Tree Map: A hierarchical node grouping can be flattened out and shown as a birds-eye, textual representation. This view will work for groups that can be represented by strict trees, ie: only one parent per node and would only be useful for highly nested structures. Directed acyclic graphs (DAG) will not be supported by this view. Visual Aid: An example of this visualization taken from http://ivtk.sourceforge.net/
Allan Kuchinsky, October 13th, 2007: TreeMaps are really an extension of Pie Charts, so make sense when you want to show the relative values for different child nodes. They really only make sense if you have a highly nested data structure. Given such a data structure, TreeMaps provide strong visual cues and might be an alternative to Pie Nodes and Grid Nodes.

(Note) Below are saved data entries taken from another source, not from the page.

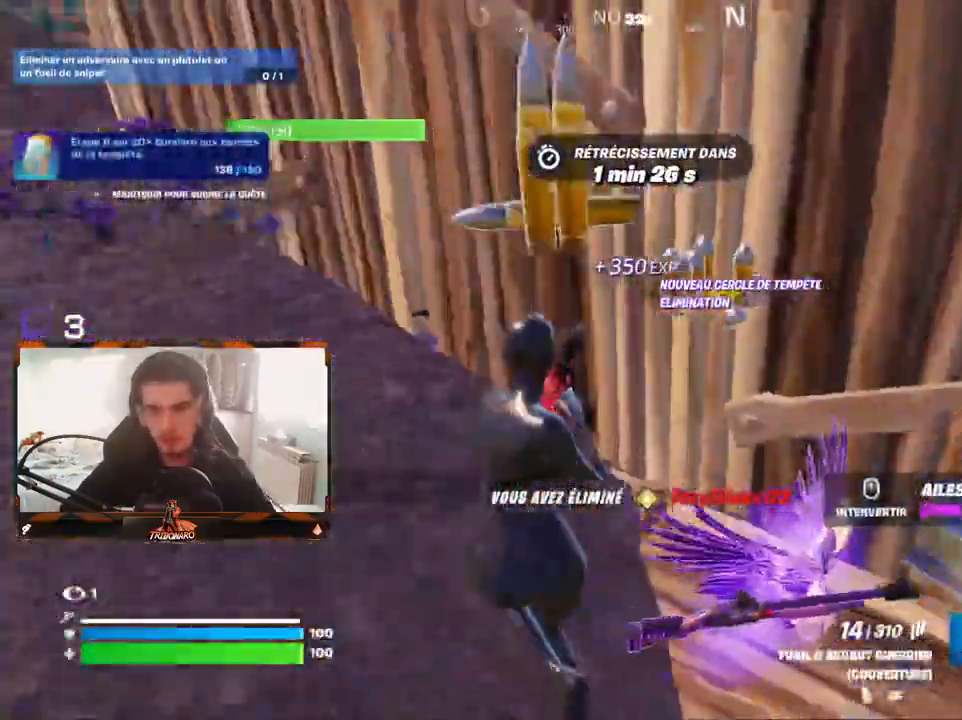
{"keys": ["z"], "mouse": [], "mouse_move": "down-left", "events": [[83, "d", "down"], [317, "d", "up"]]}
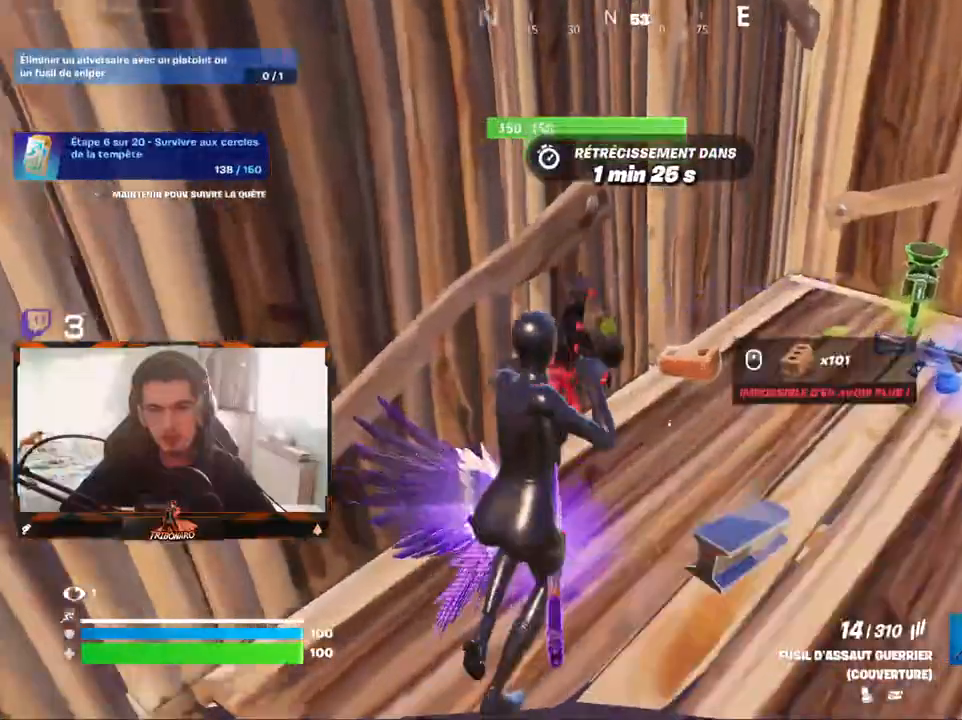
{"keys": ["d"], "mouse": [], "mouse_move": "left", "events": [[50, "d", "down"], [200, "z", "up"]]}
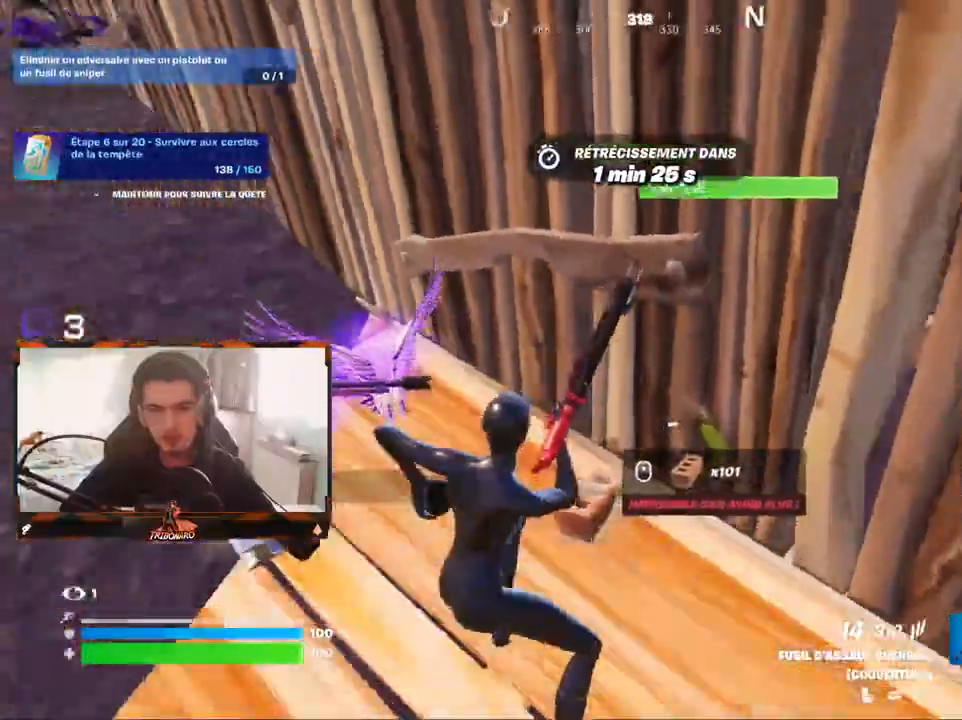
{"keys": ["q", "s"], "mouse": [], "mouse_move": "left", "events": [[17, "s", "down"], [217, "d", "up"], [267, "q", "down"]]}
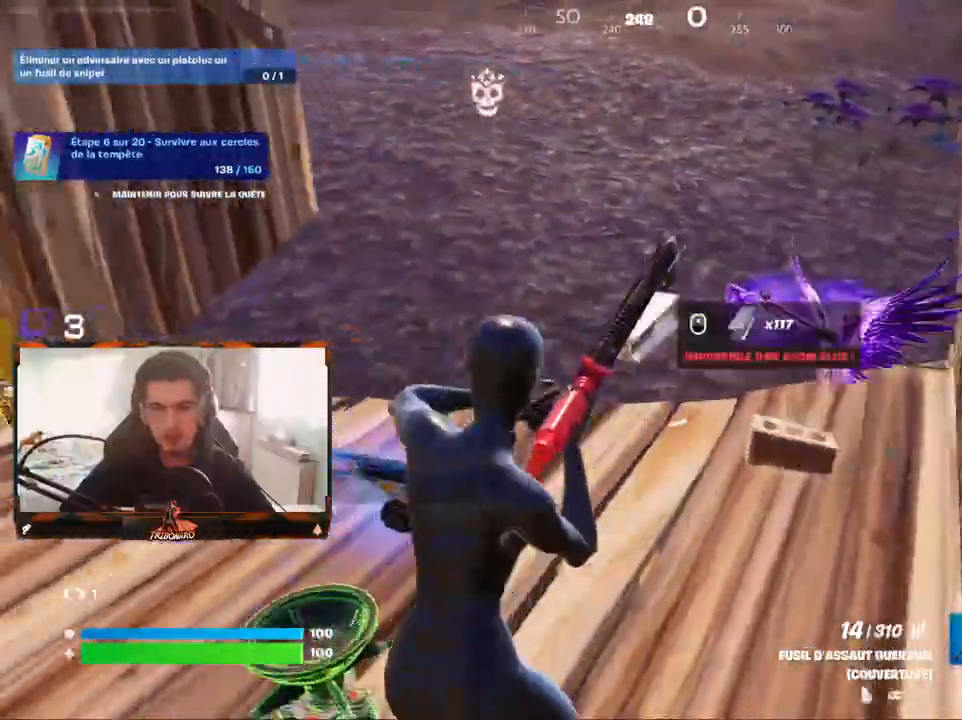
{"keys": ["q", "z"], "mouse": [], "mouse_move": "still", "events": [[50, "s", "up"], [183, "z", "down"], [283, "q", "up"], [367, "q", "down"]]}
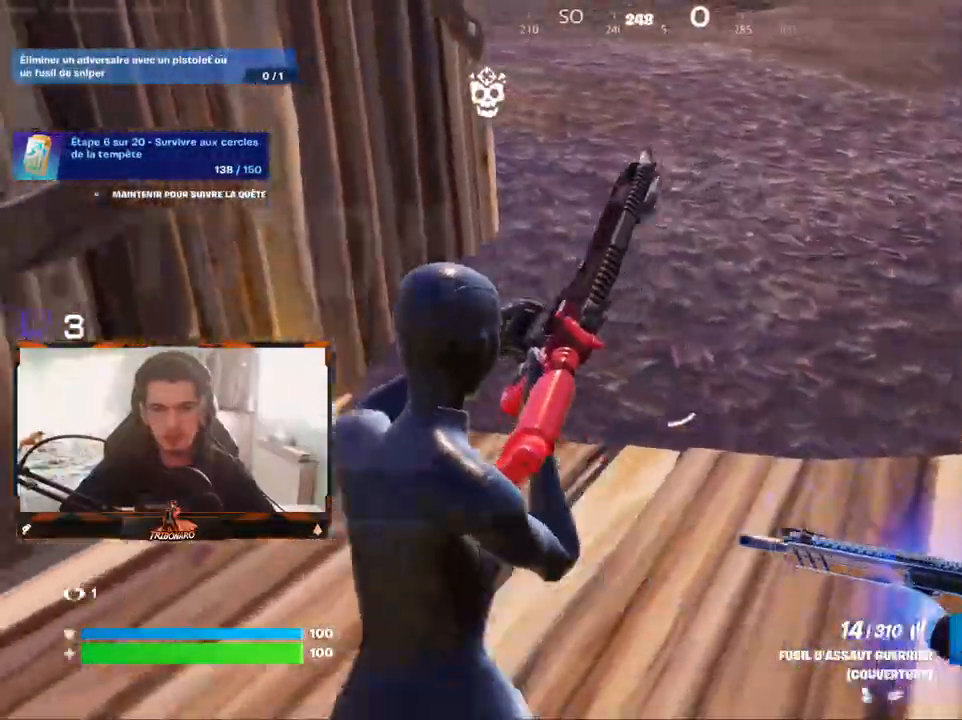
{"keys": ["q", "s"], "mouse": [], "mouse_move": "down-right", "events": [[150, "q", "up"], [283, "q", "down"], [333, "z", "up"], [483, "s", "down"]]}
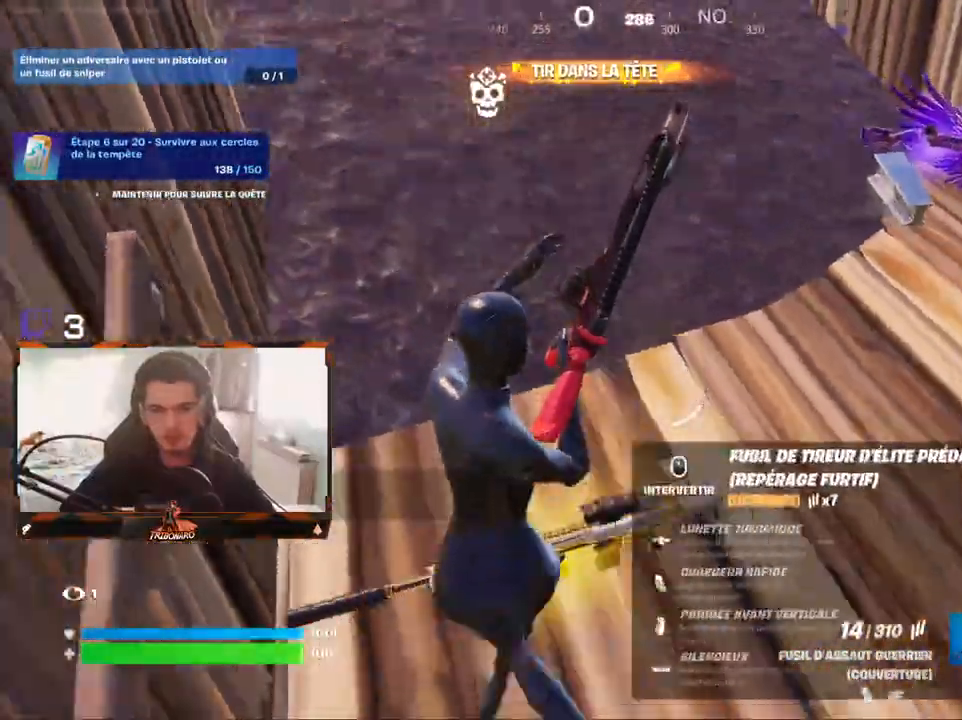
{"keys": [], "mouse": [], "mouse_move": "still", "events": [[67, "q", "up"], [167, "d", "down"], [217, "s", "up"], [350, "d", "up"]]}
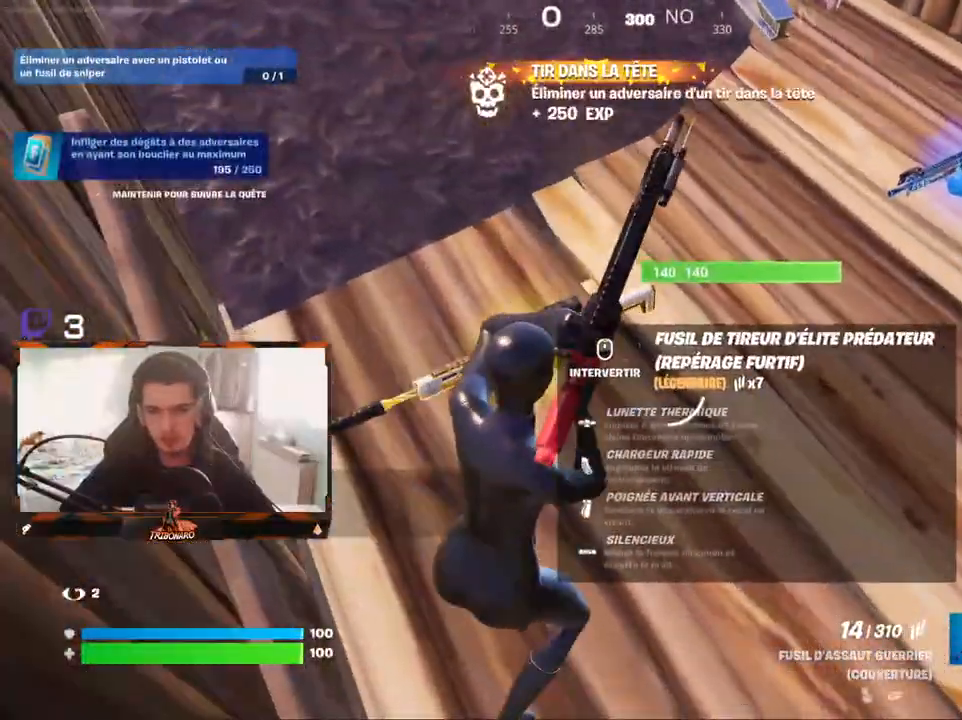
{"keys": ["z"], "mouse": [], "mouse_move": "up-right", "events": [[233, "z", "down"], [317, "d", "down"], [467, "d", "up"]]}
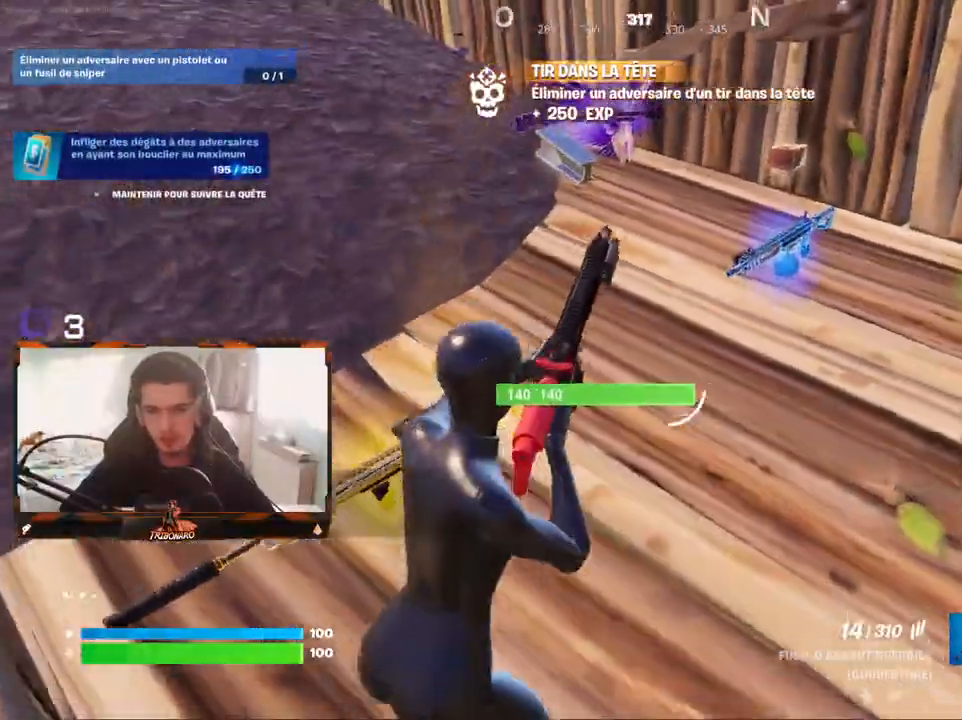
{"keys": ["z"], "mouse": [], "mouse_move": "left", "events": [[200, "d", "down"], [433, "d", "up"]]}
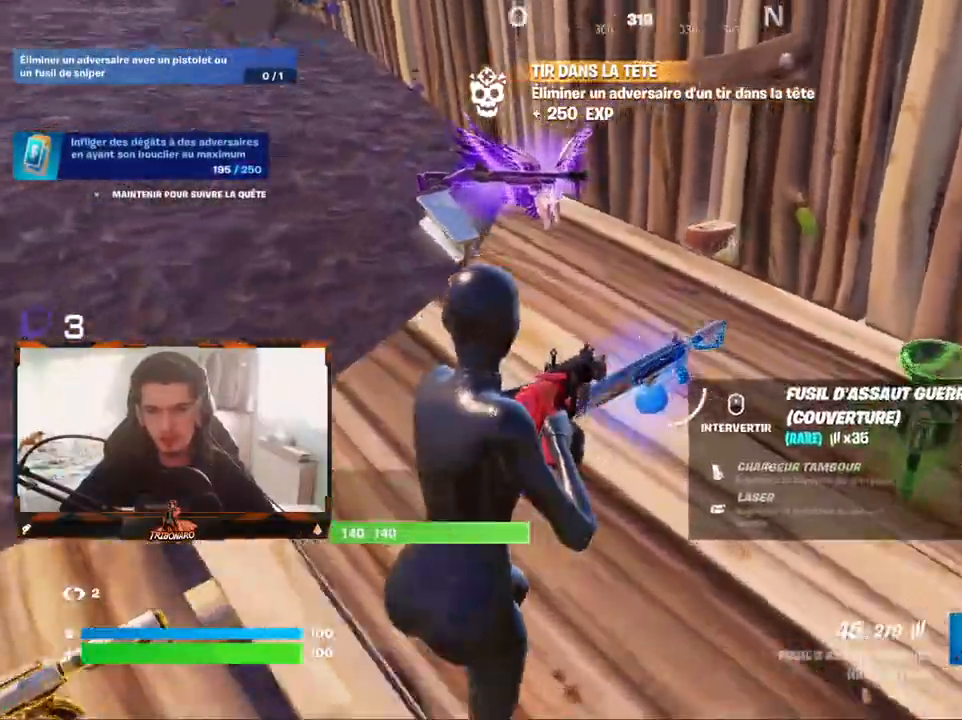
{"keys": ["z"], "mouse": [], "mouse_move": "down", "events": [[117, "e", "down"], [167, "e", "up"]]}
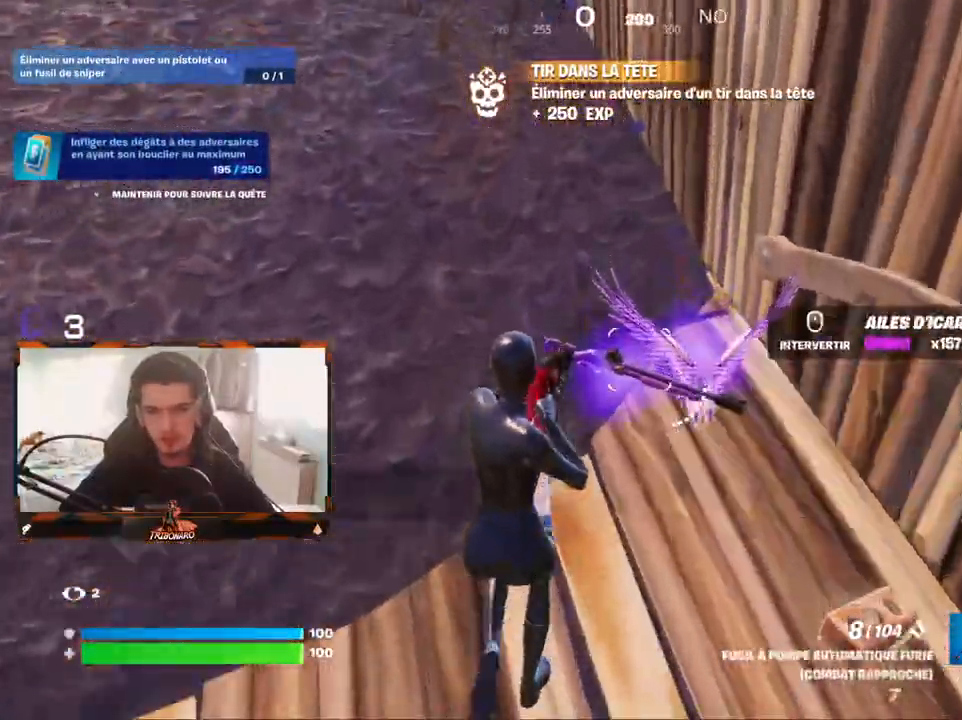
{"keys": ["d", "z"], "mouse": [], "mouse_move": "left", "events": [[33, "d", "down"], [33, "z", "up"], [283, "d", "up"], [367, "z", "down"], [467, "d", "down"]]}
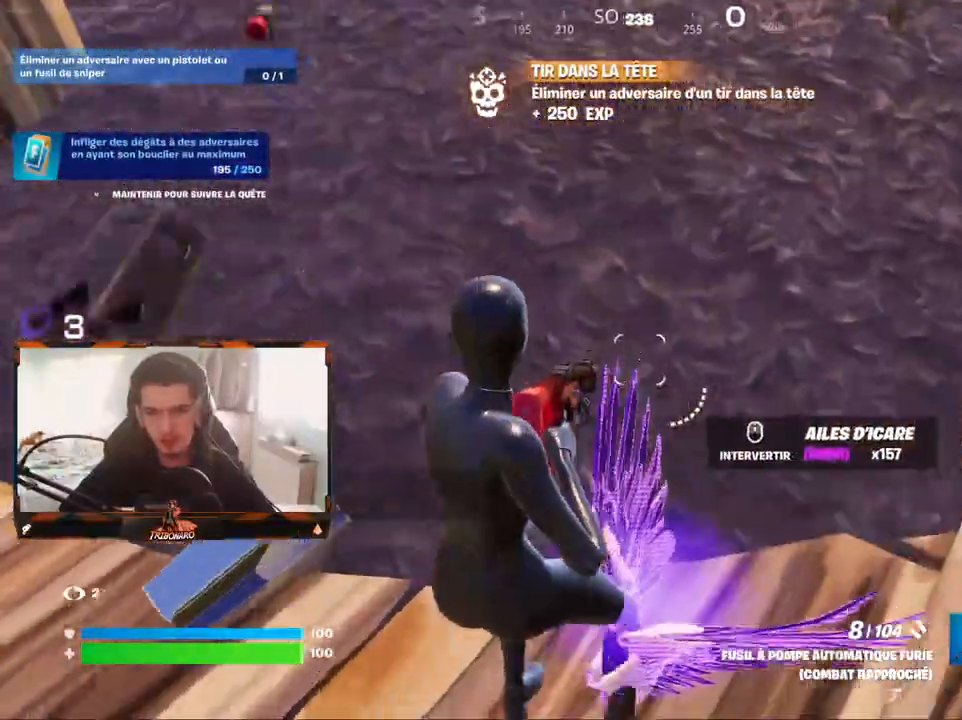
{"keys": ["d", "z"], "mouse": [], "mouse_move": "up", "events": []}
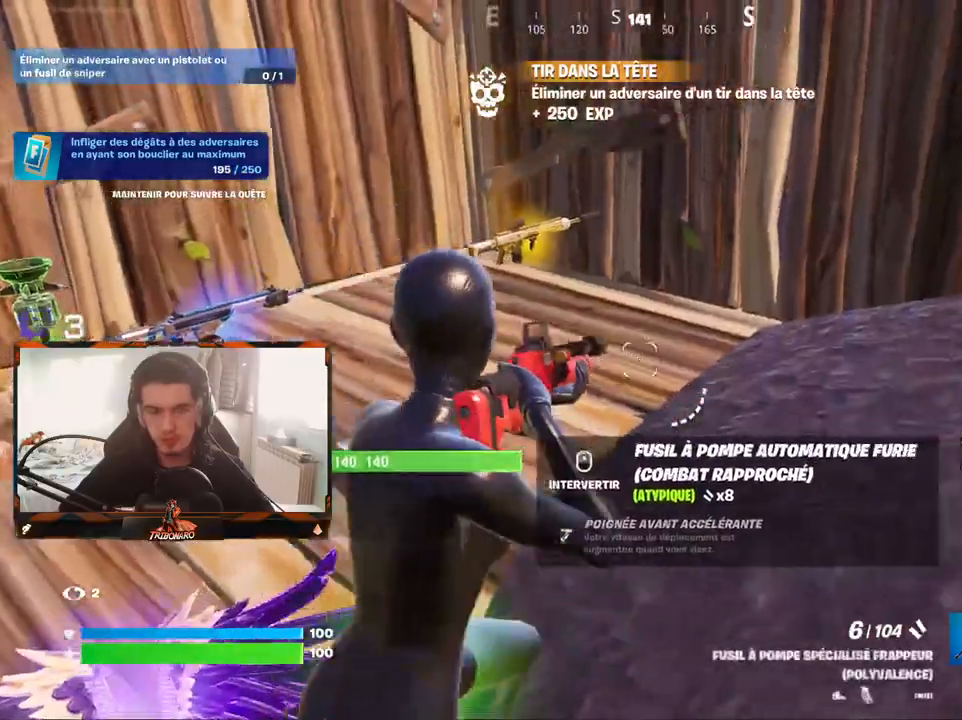
{"keys": ["z"], "mouse": [], "mouse_move": "still", "events": [[33, "d", "up"]]}
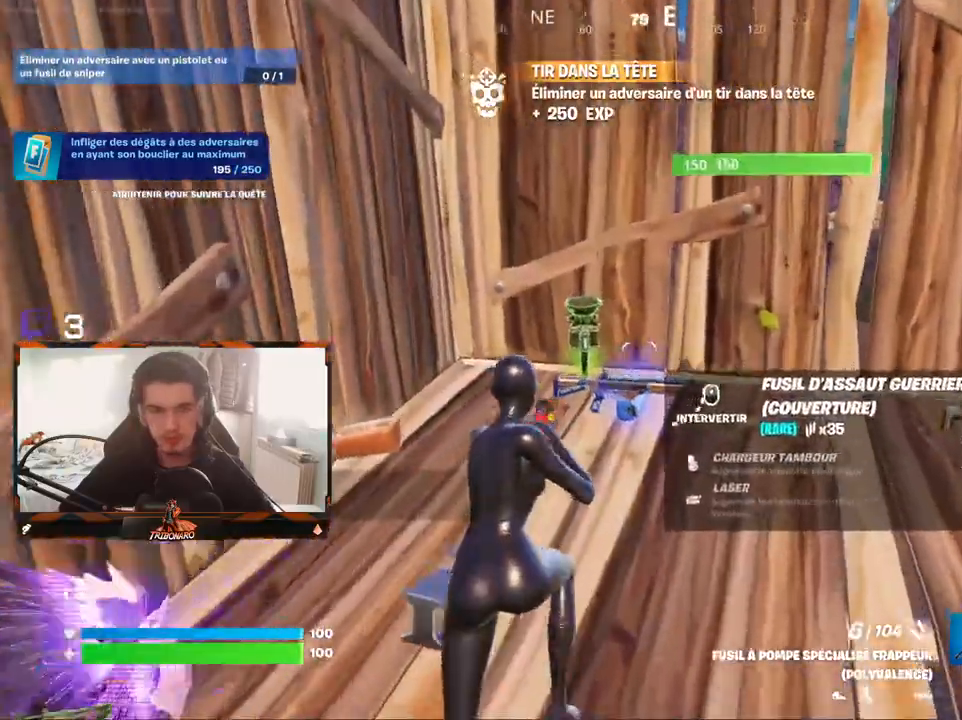
{"keys": ["z"], "mouse": [], "mouse_move": "right", "events": [[83, "x", "down"], [183, "x", "up"], [233, "q", "down"], [467, "q", "up"]]}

Mouse-Over Tool: Create a viewing tool that will be controlled by a mouse and will travel over the network panel, when the tool moves over a parent node, the inside of the parent node.This tool will show an “x-ray”, detailed view of the inside of the parent node. In order for this tool to be useful, the "x-ray" area should move over the nodes smoothly and the updated view should be instant, without any latency. Visual Aid: An example of this type of tool can be seen here. However instead of a zoomed view, the user will be able to see the child nodes that are inside the parent node. Image taken from http://ivtk.sourceforge.net/
Allan Kuchinsky, October 13, 2007: Using distortion might be a very intuitive way to give the user a quick overview of the children of a parent node. Coordinating this display with the Cytoscape renderer may be a challenge. Also, performance will be an important consideration. The user should be able to move the magnified area smoothly, the display should update immediately -- there should be no perceivable latency.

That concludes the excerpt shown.